CONSIGNE: Recopiez à l'identique le passage du texte sur les vins de table italiens qui commence à "9. A partir" et se termine à "à la frontière.".

TEXTE:
9. A partir de mi-août 1981, les autorités françaises ont renforcé les mesures de contrôle sur les importations de vins de table italiens. Elles ont, d'une part, refusé d'accepter un grand nombre des documents d'accompagnement pour les transports des vins en question et ont, d'autre part, systématiquement soumis le vin à des contrôles sanitaires et oenologiques par voie d'analyse, avant la mise à la consommation des lots concernés. Ces pratiques ont eu pour conséquence le blocage de quantités importantes de vins de table à la frontière.
10. En raison de ces pratiques, la Commission a ouvert deux procédures en manquement, au cours desquelles elle a adressé au Gouvernement français deux avis motivés.
11. Par le premier avis motivé, en date du 2 octobre 1981, la Commission a fait valoir qu'en ayant omis d'ouvrir rapidement la procédure de régularisation des transports d'un certain nombre de lots, en subordonnant dans de nombreux cas la régularisation à la transmission, de la part des autorités italiennes, des documents et des pièces sur lesquels ces autorités fondaient leurs attestations, et en retardant le dédouanement même dans les cas régularisés, la République française avait manqué aux obligations lui incombant en vertu de la réglementation communautaire vitivinicole et de l'article 30 du traité.

LIGNES ENREGISTRÉES:

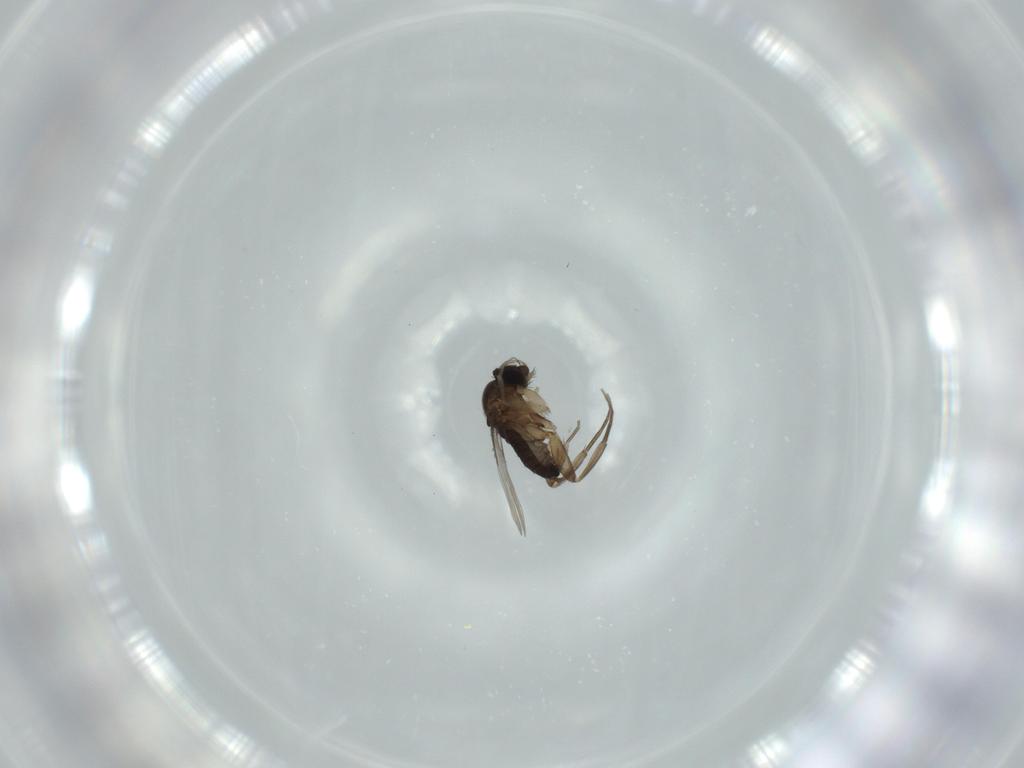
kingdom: Animalia
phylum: Arthropoda
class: Insecta
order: Diptera
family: Phoridae
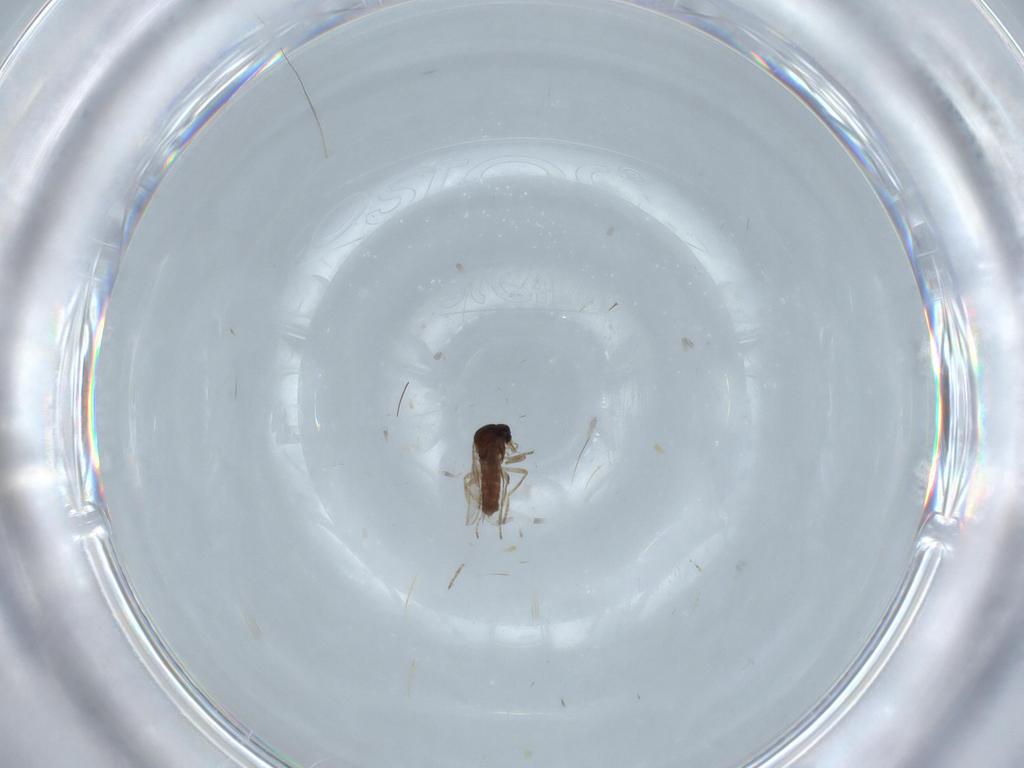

RÉSULTAT ATTENDU:
9. A partir de mi-août 1981, les autorités françaises ont renforcé les mesures de contrôle sur les importations de vins de table italiens. Elles ont, d'une part, refusé d'accepter un grand nombre des documents d'accompagnement pour les transports des vins en question et ont, d'autre part, systématiquement soumis le vin à des contrôles sanitaires et oenologiques par voie d'analyse, avant la mise à la consommation des lots concernés. Ces pratiques ont eu pour conséquence le blocage de quantités importantes de vins de table à la frontière.